- [Page excerpt]
▽

Thursday, June 11, 2009

Who is the beneficiary of your 401k, profit sharing and pension plans?

Your answer would probably be, “Myself and my family”.

But, would it surprise you to learn that there is more than a 50% chance that you have named your physician, your hospital, and a cast of nurses, therapists and caregivers as co-beneficiaries of your retirement plans?

Here is why; almost all statistics say that over 50% of all Americans will need long term health care at some time during their lives(1). For some the costs will be inconsequential; for others they can run into the hundreds of thousands – even millions – of dollars because of conditions such as strokes, debilitating accidents or even Alzheimer’s.

Where will the money come from to for our care ?

To answer that question, imagine this: Jim Smith has accumulated $2,000,000 in his retirement plans and retires with an after tax income of $100,000 a year. Suddenly he has a stroke and needs a caregiver at home 10 hours a day, 365 days a year. The result:


  • Jim’s retirement income $ 100,000

  • Jim’s health care costs(2) $ 73,000

  • Net income for Jim’s family $ 27,000

Jim’s family is now between the proverbial rock and a hard place:

  • They change their lifestyles and reduce their standard of living

  • They start liquidating Jim’s retirement plan account – money he had earmarked for their future financial security

Of course this will never happen to us – but what if we are wrong?

△

- [Collected data]
▽

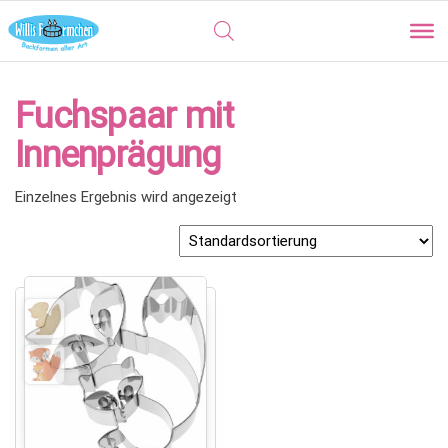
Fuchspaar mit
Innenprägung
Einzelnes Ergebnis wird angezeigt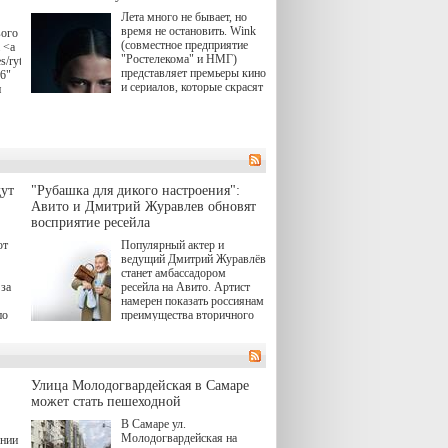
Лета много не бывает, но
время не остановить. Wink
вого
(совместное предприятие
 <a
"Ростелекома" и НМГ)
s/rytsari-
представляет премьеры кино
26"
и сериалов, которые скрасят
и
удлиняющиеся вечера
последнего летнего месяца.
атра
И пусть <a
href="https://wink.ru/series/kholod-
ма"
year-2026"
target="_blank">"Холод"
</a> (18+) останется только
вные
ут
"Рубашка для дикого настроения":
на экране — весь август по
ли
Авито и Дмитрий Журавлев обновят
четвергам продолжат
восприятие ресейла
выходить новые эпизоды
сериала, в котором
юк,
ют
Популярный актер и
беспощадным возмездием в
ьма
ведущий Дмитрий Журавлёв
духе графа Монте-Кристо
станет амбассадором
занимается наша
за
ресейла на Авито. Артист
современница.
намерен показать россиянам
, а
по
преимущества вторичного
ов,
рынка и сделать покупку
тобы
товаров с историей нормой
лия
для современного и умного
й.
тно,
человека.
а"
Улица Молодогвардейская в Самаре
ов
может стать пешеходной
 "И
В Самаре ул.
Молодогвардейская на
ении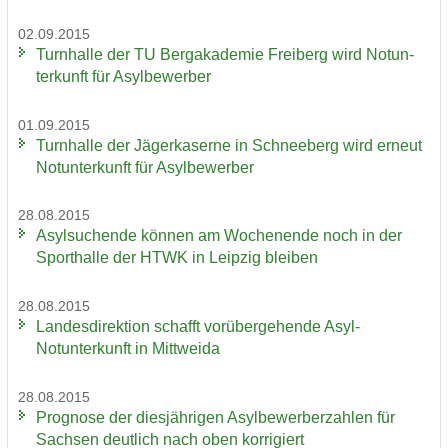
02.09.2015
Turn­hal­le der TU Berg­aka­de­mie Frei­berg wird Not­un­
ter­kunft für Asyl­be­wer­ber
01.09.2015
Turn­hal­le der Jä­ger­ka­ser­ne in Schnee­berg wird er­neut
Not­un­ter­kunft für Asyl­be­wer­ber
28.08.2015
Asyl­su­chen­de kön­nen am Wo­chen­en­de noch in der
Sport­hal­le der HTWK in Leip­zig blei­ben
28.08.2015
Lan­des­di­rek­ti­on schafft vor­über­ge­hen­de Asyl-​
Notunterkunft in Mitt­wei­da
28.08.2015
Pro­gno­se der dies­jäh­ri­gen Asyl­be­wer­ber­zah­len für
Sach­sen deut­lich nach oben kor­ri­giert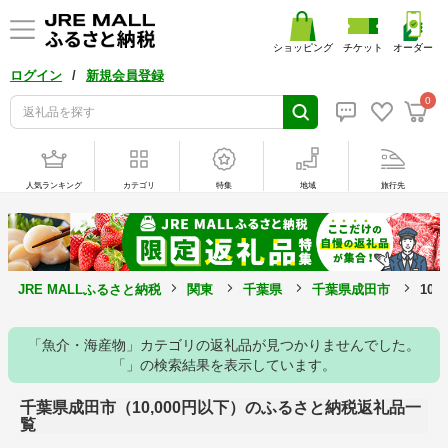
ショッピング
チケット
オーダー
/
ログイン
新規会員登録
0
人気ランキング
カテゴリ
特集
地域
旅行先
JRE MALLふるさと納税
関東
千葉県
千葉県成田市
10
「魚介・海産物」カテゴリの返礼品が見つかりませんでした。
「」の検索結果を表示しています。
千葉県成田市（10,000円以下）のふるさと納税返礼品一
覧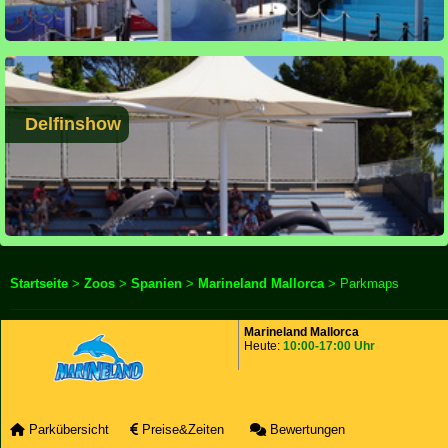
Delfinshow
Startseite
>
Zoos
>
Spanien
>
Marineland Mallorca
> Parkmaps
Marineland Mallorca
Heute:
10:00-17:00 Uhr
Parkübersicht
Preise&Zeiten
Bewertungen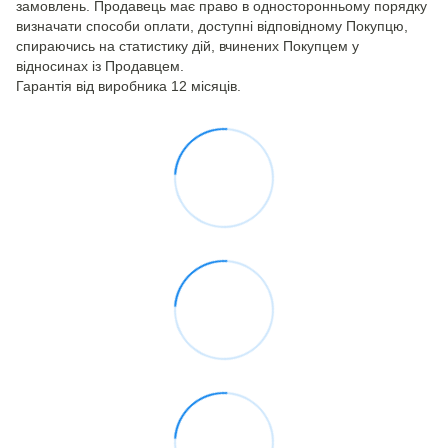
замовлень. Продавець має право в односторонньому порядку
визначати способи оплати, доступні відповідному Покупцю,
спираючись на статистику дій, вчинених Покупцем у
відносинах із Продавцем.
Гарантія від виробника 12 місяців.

△

- [Parts of the exercise]
[a] Answer the following from the post on retirement plans and long-term care:
(i) What share of Americans does the post say will need long-term health care at some point in their lives?
(ii) How much has Jim Smith accumulated in his retirement plans?
(iii) How many hours a day does Jim need a caregiver at home after his stroke?
[b] Return verbatim the passage from the post on retirement plans and long-term care that begins at the words "Here is why;" and stops after the words "or even Alzheimer’s.".
[c] Extend the post on retirement plans and long-term care, starting after its final sentence.
The collected data are material separate from the post on retirement plans and long-term care.

- [Answers for each item]
[a]
(i) Over 50%
(ii) $2,000,000
(iii) 10 hours a day

[b]
Here is why; almost all statistics say that over 50% of all Americans will need long term health care at some time during their lives(1). For some the costs will be inconsequential; for others they can run into the hundreds of thousands – even millions – of dollars because of conditions such as strokes, debilitating accidents or even Alzheimer’s.

[c]
The moral of the story: Without an effective Wealth Preservation Plan in place there is a good chance that you will give away some of your retirement assets to pay for the costs of extended health care.

(1) 70% of all Americans will need some type of long term health care during their lifetimes 10/2008 (www.longtermcare.gov/ltc).
(2) See 2008 MetLife Mature Market Surveys on the cost of long term health care.